Following dinner, the Portland Gay Men's Chorus performed "Prayers for Bobby." The composition is based on a true story of an overzealous religious mother who recognized that God accepts gays only after her gay son's suicide. It was a real tear-jerker. Frank Mensell was proud to see his son Bob conducting the
The concluding speaker was Eugene England, a recently retired BYU professor. He took us on his personal journey of acceptance of gays and lesbians. Because of the conference, he had further modified his thoughts. Eugene personally feels that gay Mormons need to follow the example of Martins Helvecio, a Black Brazilian LDS general authority emeritus. He joined the Church prior to the 1978 revelation ending LDS Black discrimination. As Helvecio did, Gay Mormons need to show faith and patience for Church's revelation and acceptance of homosexuality. He personally supports same-sex marriage, and feels that some day the Church will too. Eugene said celibacy was best, but if we choose a committed relationship he'd personally support that decision. Some applauded and some didn't. Afterward, England processed with everyone who came up expressing antithetical views. I and others pointed out that he did not account for the spiritual abuse by church leaders that many of us have experienced. He was visibly moved at a couple of examples people shared with him of rejection by their religion.

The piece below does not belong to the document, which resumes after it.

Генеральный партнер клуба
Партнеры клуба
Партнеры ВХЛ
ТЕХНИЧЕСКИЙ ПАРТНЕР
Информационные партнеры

About half the conference stayed over for a Monday morning breakfast cruse
down the Willamette River. The day was glorious, entertainment fun, food excellent and good-bye's difficult. Nevertheless, things would never be the same, because many of us had made new friends. We can become better acquainted while enjoying, supporting each other while waiting for the 1999 Affirmation celebration at Lake Tahoe. See you there.